Switzerland now expects a much smaller federal deficit in 2025, reported RTS. The shortfall should be about CHF 200 million, versus the CHF 800 million pencilled into the budget. Bern says the improvement does not alter its savings programme. The better than expected result driven by a windfall rather than a trend.
The upgrade stems mainly from stronger tax receipts, above all direct federal tax. Because takings exceeded expectations last year, forecast revenues for 2025 have been raised by CHF 1.5 billion. Profit tax is buoyed by extra payments for 2022–23 from Geneva-based energy and commodity traders; roughly CHF 900 million is expected in 2025. The government calls this unique and temporary. VAT, by contrast, is set to yield CHF 200 million less.
Spending and the debt brake
Ordinary spending is projected to rise by CHF 200 million, largely owing to in-year supplementary credits—including CHF 666 million for Switzerland’s participation in the EU’s research framework, which includes Horizon Europe. For the first time since the debt brake was introduced in 2003, ordinary spending could exceed the budgeted amount. Even so, the ordinary budget is now seen posting a financing surplus of CHF 700 million rather than a 500 million deficit—a swing of 1.2 billion.
No let-up on cuts
Despite the better figures, the finance ministry will press ahead with its consolidation plan.
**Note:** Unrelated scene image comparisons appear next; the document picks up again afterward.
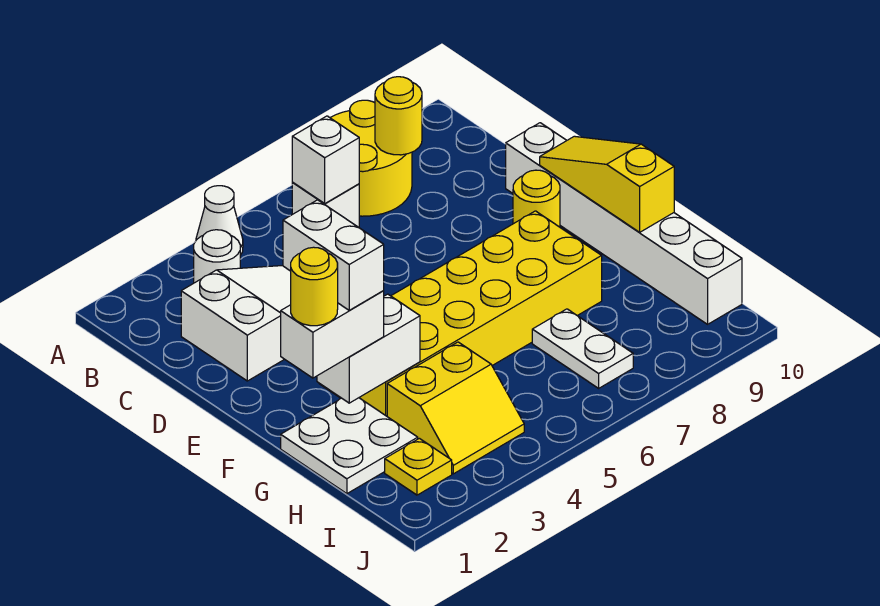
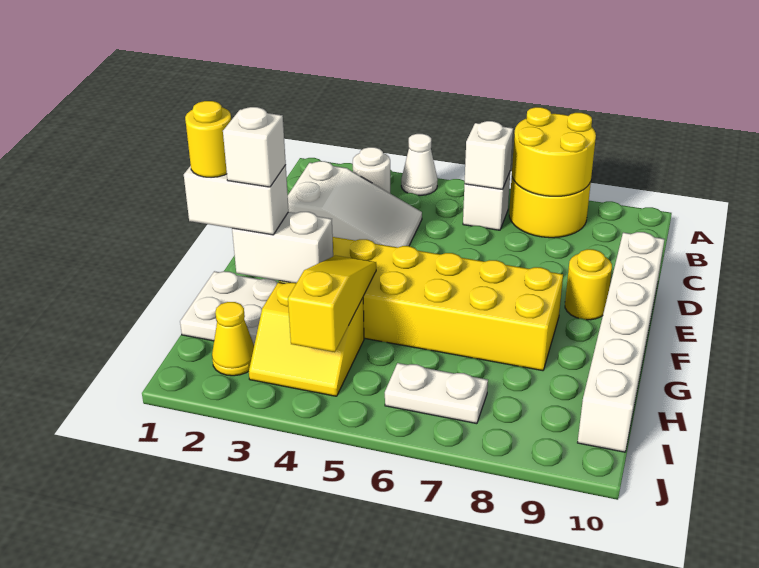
yellow 1x1 round brick [375,77,422,155] -> yellow 2x2 round brick [512,107,596,196]
yellow 1x3 slope [540,136,674,232] -> yellow 1x3 slope moved to [288,256,376,352]
white 1x2 brick [283,200,384,310] -> white 1x1 brick [223,107,286,187]
white 1x2 plate [532,309,633,388] -> white 1x2 plate turned to [385,363,488,424]
yellow 1x1 plate [385,438,452,495] -> yellow 1x1 cone [212,302,254,376]

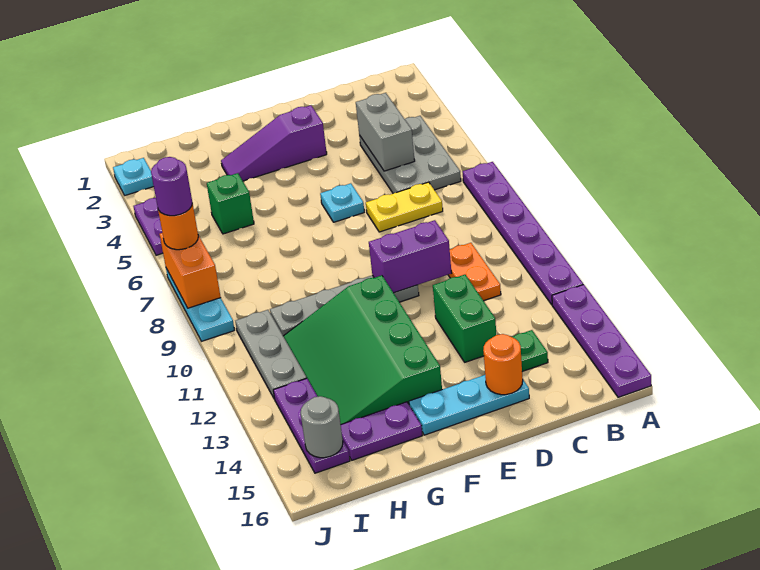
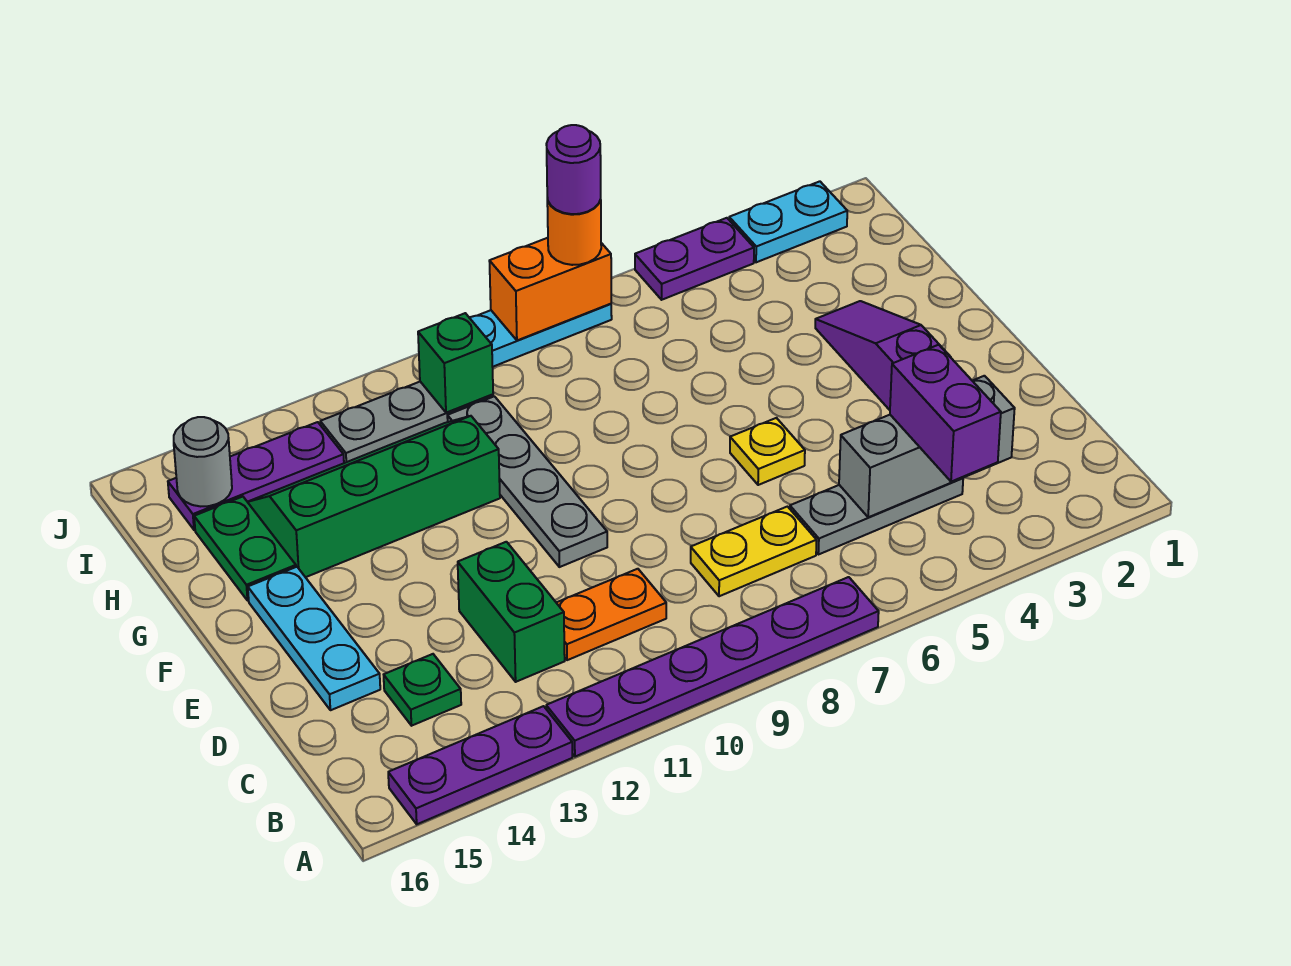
purple 1x4 plate [552,284,651,397] -> purple 1x3 plate [388,706,572,824]
grey 2x3 plate [359,116,461,193] -> grey 1x3 plate [790,478,963,555]
grey 1x2 brick [356,93,415,171] -> grey 1x3 brick [839,376,1015,517]
yellow 1x2 plate [366,182,443,232] -> yellow 1x2 plate turned to [691,507,817,596]
purple 1x2 brick [369,220,452,293] -> purple 1x2 brick moved to [890,345,1001,482]
green 1x2 brick [433,275,496,362] -> green 1x2 brick turned to [458,542,565,682]
orange 1x1 round brick [483,334,523,395] -> none
cyan 1x1 plate [320,183,364,222] -> yellow 1x1 plate [730,418,805,485]
green 3x4 slope [283,275,442,424] -> green 2x4 slope [248,416,500,577]
purple 1x2 plate [341,402,423,460] -> green 1x2 plate [194,497,296,601]
green 1x1 brick [207,173,254,234] -> green 1x1 brick moved to [418,313,493,413]
cyan 1x1 plate [113,158,154,195] -> cyan 1x2 plate [729,181,847,262]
Without the Budget Relief Programme 27, it warns, multibillion-franc deficits loom in the financial plan going forward.
Extraordinary items
The extraordinary budget has worsened because of a one-off CHF 850 million transfer to stabilise the federal railways (SBB/CFF). Extraordinary revenues should exceed plan by about CHF 200 million, helped by an additional profit distribution from the Swiss National Bank.
No Trump effect expected in 2025
Bern expects no marked hit to federal finances this year from America’s 39% tariffs on Swiss goods, says the Federal Council. What happens next is harder to gauge. The impact in 2026 will hinge on how firms respond—affecting outlays on short-time work schemes and VAT takings in particular. Lagged effects on medium-term federal revenues are also likely.